─── Supplied records ───
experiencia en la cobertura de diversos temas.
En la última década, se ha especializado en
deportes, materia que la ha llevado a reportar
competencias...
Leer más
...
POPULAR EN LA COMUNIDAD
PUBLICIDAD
───
─── Supplied records ───
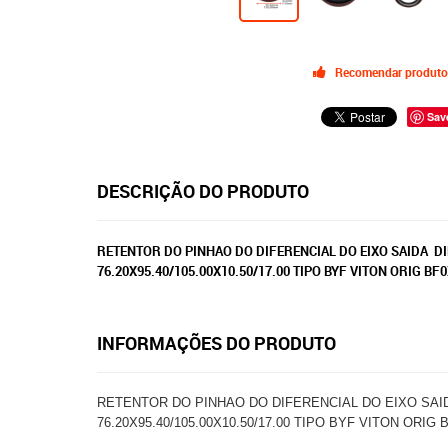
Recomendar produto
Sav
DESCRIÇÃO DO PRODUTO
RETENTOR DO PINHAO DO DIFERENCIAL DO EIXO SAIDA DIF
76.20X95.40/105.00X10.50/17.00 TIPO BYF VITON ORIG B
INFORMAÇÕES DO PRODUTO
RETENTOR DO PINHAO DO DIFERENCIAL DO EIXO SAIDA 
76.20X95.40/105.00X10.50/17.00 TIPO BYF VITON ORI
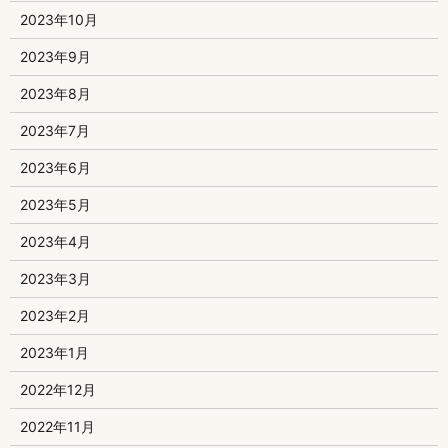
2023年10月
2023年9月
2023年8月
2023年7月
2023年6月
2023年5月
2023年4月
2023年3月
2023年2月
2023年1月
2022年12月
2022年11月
───
─── Supplied records ───
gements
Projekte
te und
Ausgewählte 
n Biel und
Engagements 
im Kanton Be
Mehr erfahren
───
Instructions for the task: Would you show every line in the data above that contains the string "TIPO"?

Output for this task:
76.20X95.40/105.00X10.50/17.00 TIPO BYF VITON ORIG B
76.20X95.40/105.00X10.50/17.00 TIPO BYF VITON ORI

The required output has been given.